3.4. Osteoblast Activities

3.4.1. Cell Culture

An osteoblast-like cell of MC3T3-E1 was purchased from Riken Cell Bank, Tsukuba, Japan. The cells were cultured in α-MEM medium containing 10% FBS in a CO2 incubator at 37 °C and sub-cultured every 3 days by trypsin (0.25%) treatment. The 5 × 104 cells were seeded in 24-well plates and incubated for the following ALP and mineralization assays.

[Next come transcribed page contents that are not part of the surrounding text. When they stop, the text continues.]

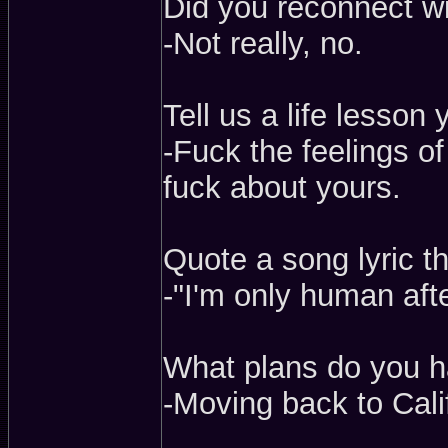
Did you reconnect w
-Not really, no.
Tell us a life lesson
-Fuck the feelings o
fuck about yours.
Quote a song lyric t
-"I'm only human afte
What plans do you h
-Moving back to Cali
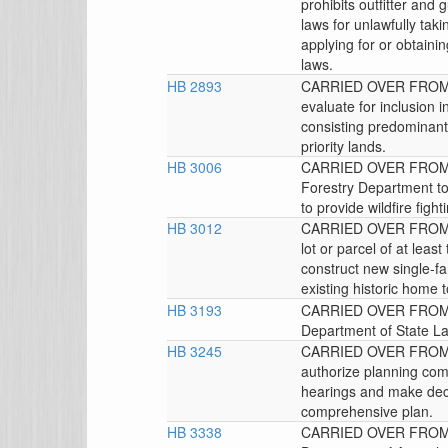
prohibits outfitter and g
laws for unlawfully taki
applying for or obtainin
laws.
HB 2893
CARRIED OVER FROM T
evaluate for inclusion 
consisting predominantly
priority lands.
HB 3006
CARRIED OVER FROM T
Forestry Department to
to provide wildfire fig
HB 3012
CARRIED OVER FROM T
lot or parcel of at leas
construct new single-fa
existing historic home 
HB 3193
CARRIED OVER FROM 
Department of State La
HB 3245
CARRIED OVER FROM T
authorize planning com
hearings and make deci
comprehensive plan.
HB 3338
CARRIED OVER FROM T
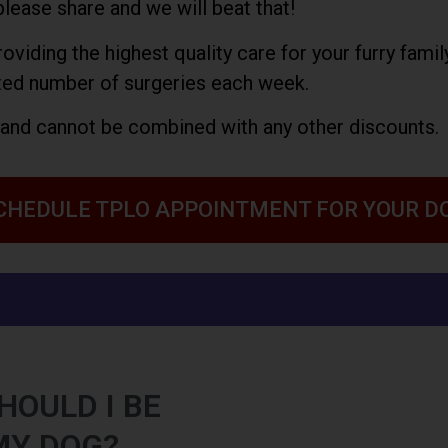
please share and we will beat that!
viding the highest quality care for your furry fami
ted number of surgeries each week.
y and cannot be combined with any other discounts.
CHEDULE TPLO APPOINTMENT FOR YOUR D
HOULD I BE
MY DOG?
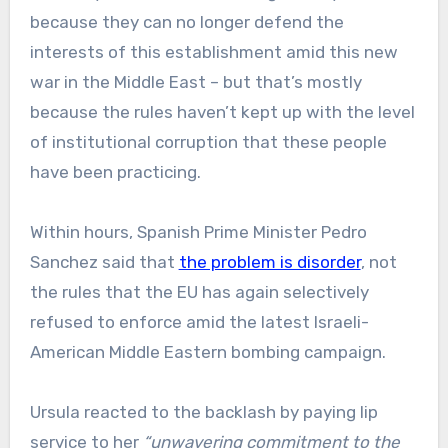
because they can no longer defend the
interests of this establishment amid this new
war in the Middle East – but that’s mostly
because the rules haven’t kept up with the level
of institutional corruption that these people
have been practicing.
Within hours, Spanish Prime Minister Pedro
Sanchez said that
the problem is disorder
, not
the rules that the EU has again selectively
refused to enforce amid the latest Israeli-
American Middle Eastern bombing campaign.
Ursula reacted to the backlash by paying lip
service to her
“unwavering commitment to the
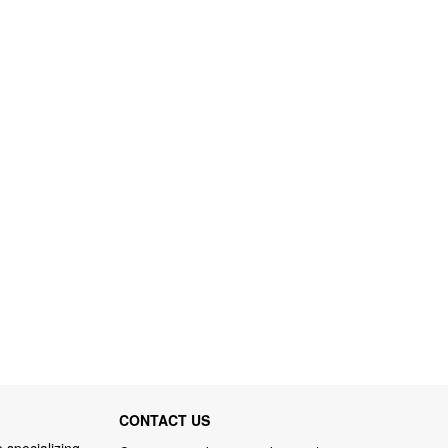
CONTACT US
 specializing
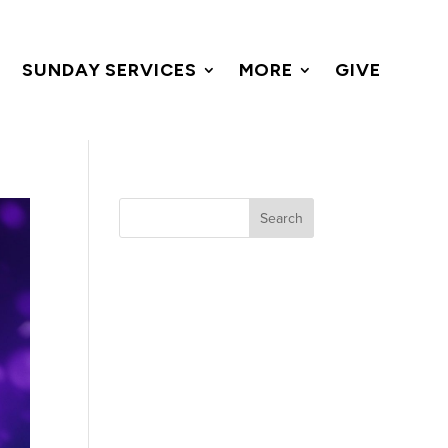
SUNDAY SERVICES
MORE
GIVE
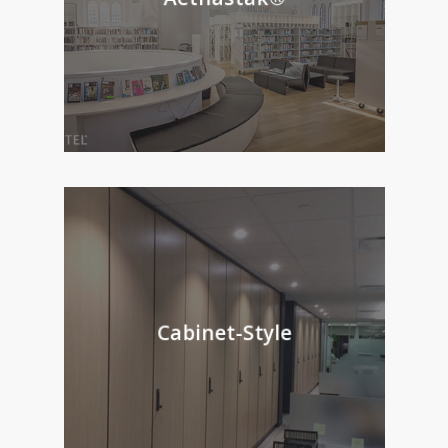
Cabinet-Style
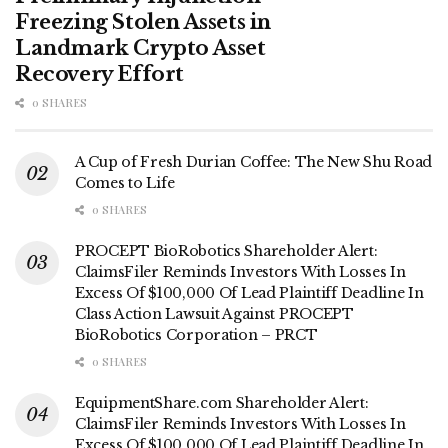
Freezing Stolen Assets in
Landmark Crypto Asset
Recovery Effort
0 SHARES
A Cup of Fresh Durian Coffee: The New Shu Road
Comes to Life
0 SHARES
PROCEPT BioRobotics Shareholder Alert:
ClaimsFiler Reminds Investors With Losses In
Excess Of $100,000 Of Lead Plaintiff Deadline In
Class Action Lawsuit Against PROCEPT
BioRobotics Corporation – PRCT
0 SHARES
EquipmentShare.com Shareholder Alert:
ClaimsFiler Reminds Investors With Losses In
Excess Of $100,000 Of Lead Plaintiff Deadline In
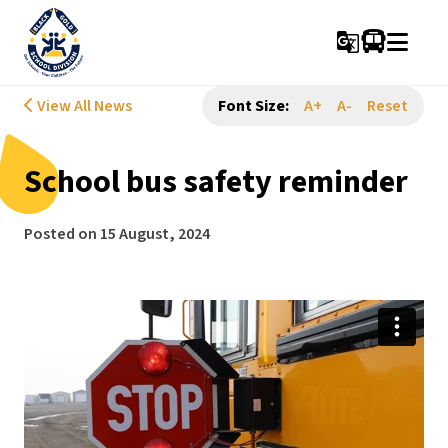
g_translate
View All News
Font Size:
A+
A-
Reset
School bus safety reminder
Posted on
15 August, 2024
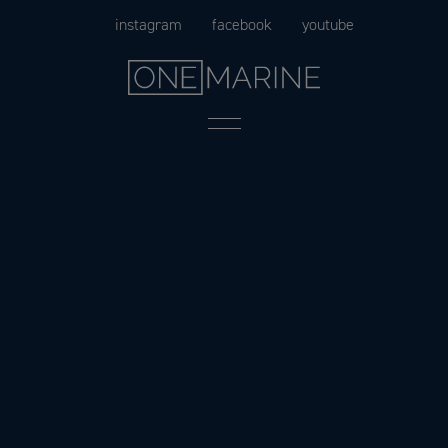
Skip
instagram
facebook
youtube
to
content
Menu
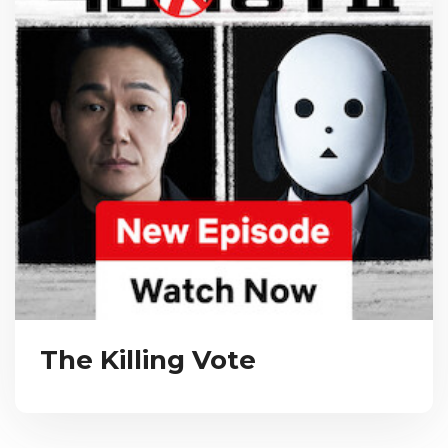
The Killing Vote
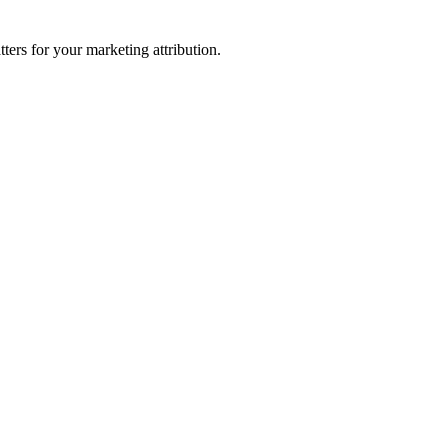
ters for your marketing attribution.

3.4.2. Alkaline Phosphatase (ALP) Activity

The cells were treated at 90% confluence with the culture medium containing 10 mM β-glycerophosphate and 50 µg/mL ascorbic acid to initiate in vitro proliferation. The medium was changed every 2–3 d. After 6 days, the cells were cultured individually for 3 days with medium containing 0.3% bovine serum and isolated compounds (1–14). On harvesting, the medium was removed, and the cell monolayer was gently washed twice with phosphate-buffered saline. The cells were lysed with 0.2% Triton X-100, and centrifuged at 14,000 × g for 5 min. The clear supernatant was used to measure ALP activity using p-nitrophenylphosphate [31,32].

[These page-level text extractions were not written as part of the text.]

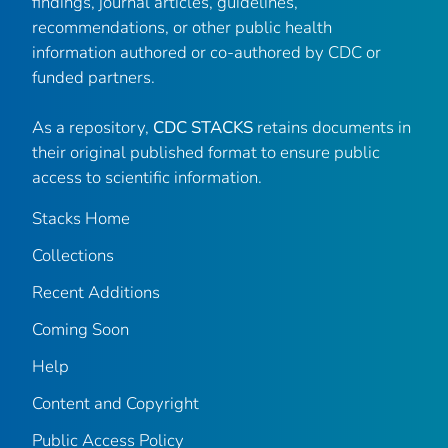
findings, journal articles, guidelines,
recommendations, or other public health
information authored or co-authored by CDC or
funded partners.
As a repository,
CDC STACKS
retains documents in
their original published format to ensure public
access to scientific information.
Stacks Home
Collections
Recent Additions
Coming Soon
Help
Content and Copyright
Public Access Policy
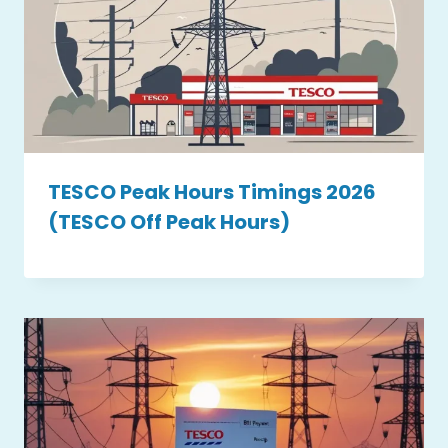
TESCO Peak Hours Timings 2026
(TESCO Off Peak Hours)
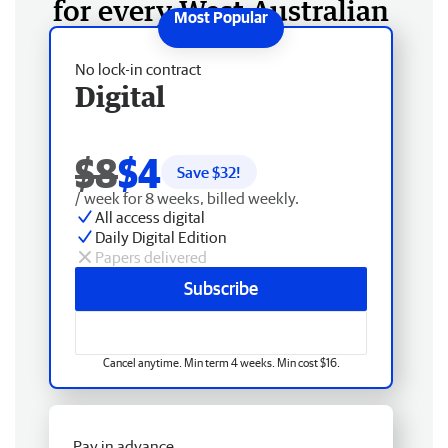
for every West Australian
No lock-in contract
Digital
$8
$4
Save $
32
!
/ week for 8 weeks, billed weekly.
All access digital
Daily Digital Edition
Papers delivered
Subscribe
Cancel anytime. Min term 4 weeks. Min cost $16.
Pay in advance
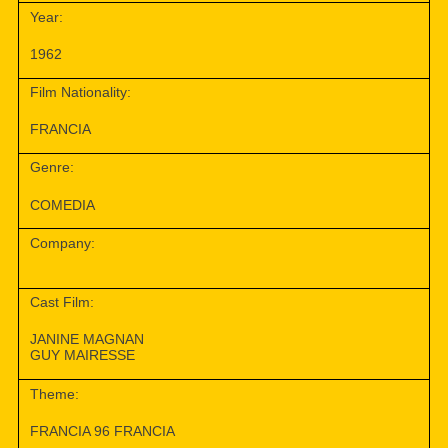
Year:
1962
Film Nationality:
FRANCIA
Genre:
COMEDIA
Company:
Cast Film:
JANINE MAGNAN
GUY MAIRESSE
Theme:
FRANCIA 96 FRANCIA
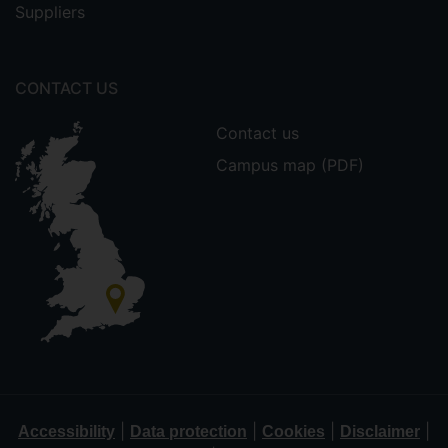
Suppliers
CONTACT US
Contact us
Campus map (PDF)
|
|
|
|
Accessibility
Data protection
Cookies
Disclaimer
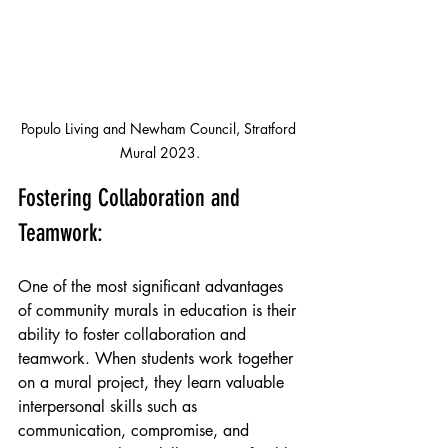
Populo Living and Newham Council, Stratford 
Mural 2023.
Fostering Collaboration and 
Teamwork:
One of the most significant advantages 
of community murals in education is their 
ability to foster collaboration and 
teamwork. When students work together 
on a mural project, they learn valuable 
interpersonal skills such as 
communication, compromise, and 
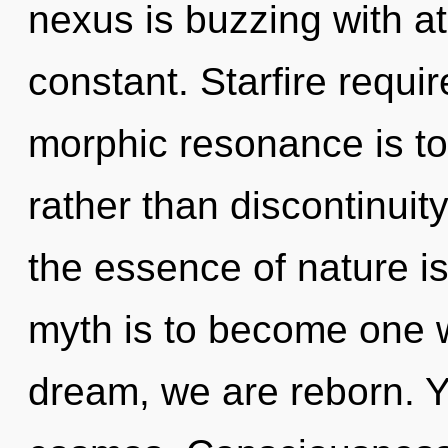
nexus is buzzing with ato
constant. Starfire requi
morphic resonance is to
rather than discontinuity
the essence of nature is
myth is to become one wi
dream, we are reborn. Yo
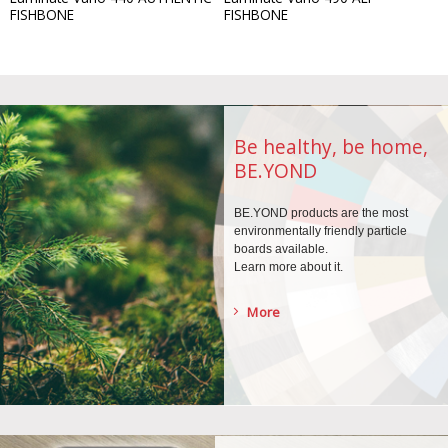
FISHBONE
FISHBONE
Be healthy, be home,
BE.YOND
BE.YOND products are the
most
environmentally
friendly particle
boards
available.
Learn more about it.
More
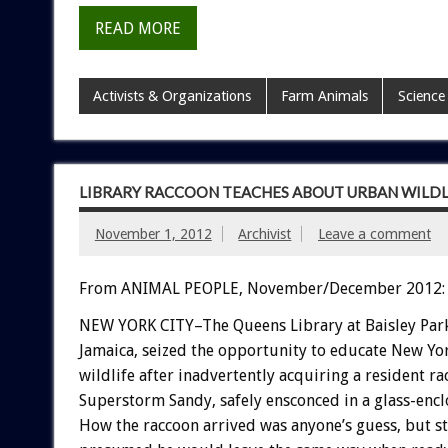
READ MORE
Activists & Organizations
Farm Animals
Science
LIBRARY RACCOON TEACHES ABOUT URBAN WILDL
November 1, 2012
Archivist
Leave a comment
From ANIMAL PEOPLE, November/December 2012:
NEW YORK CITY–The Queens Library at Baisley Park
Jamaica, seized the opportunity to educate New Yo
wildlife after inadvertently acquiring a resident r
Superstorm Sandy, safely ensconced in a glass-enc
How the raccoon arrived was anyone’s guess, but st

3.4.3. Mineralization of MC3T3-E1

The cells were treated, at 90% confluence, with culture medium containing 10 mM β-glycerophosphate and 50 µg/mL ascorbic acid, to initiate in vitro mineralization. After 12 days, the cells were cultured individually for 2 days with medium containing 0.3% bovine serum and isolated compounds (1–14). On harvesting, the cells were fixed with 70% ethanol for 1 hour and then stained with 40 mM Alizarin Red S for 10 min with gentle shaking. To quantify the bound dye, the stain was solubilized with 10% cetylpyridinium chloride by shaking for 15 min. The absorbance of the solubilized stain was measured at 561 nm [33].

4. Conclusions

The chemical investigation of the 1-butanol layer of the methanol extract of Spilanthes acmella (L.) L. gave 14 compounds (1–14), including 2 new methyl threonolactone glycosides, 2-C-methyl-d-threono-1,4-lactone-3-O-β-d-glucopyranoside (1) and 2-C-methyl-d-threono-1,4-lactone-2-O-α-d-fructofuranoside (2); 2 new pyroglutamates, 1,3-butanediol 1-pyroglutamate (3) and 1,3-butanediol 3-pyroglutamate (4); and 10 known compounds, 2-C-methyl-d-threono-1,4-lactone (5), 2-deoxy-d-ribono-1,4-lactone (6), methyl pyroglutamate (7), dendranthemoside A (8), dendranthemoside B (9), ampelopsisionoside (10), icariside B1 (11), benzyl α-l-arabinopyranosyl-(1→6)-β-d-glucopyranoside (12), chicoriin (13), and uridine (14). All the isolated compounds were evaluated for ALP and calcium deposition as markers for osteogenic differentiation and mineralization stimulatory activities. Our study demonstrated that compounds 4, 6, 7, 10, 11, and 12 stimulated ALP activity and calcium deposition in osteoblastic MC3T3-E1 cell in vitro. Compounds 6, 10, and 12 stimulated ALP and mineralization up to 112% at 25 µM, comparable to that of the positive control, 17β-estradiol, at 0.02 and 0.01 μM. Of these active compounds, compounds 4, 6, 7, 10, and 11 are the first time to be reported their osteoblastic activity. While compound 12 has already isolated as an osteoblastic active compound from the fruit of Prunus mume [34]. The isolation of the same active compound (12) from the different plants through independent study strengthened and supported the reliability of our results. Overall, the compounds 4, 6, 7, 10, 11, and 12 are the active principle of S. acmella on the stimulation of osteoblastic bone formation and may play an important role in bone remodeling as drug seeds in osteoporosis therapy.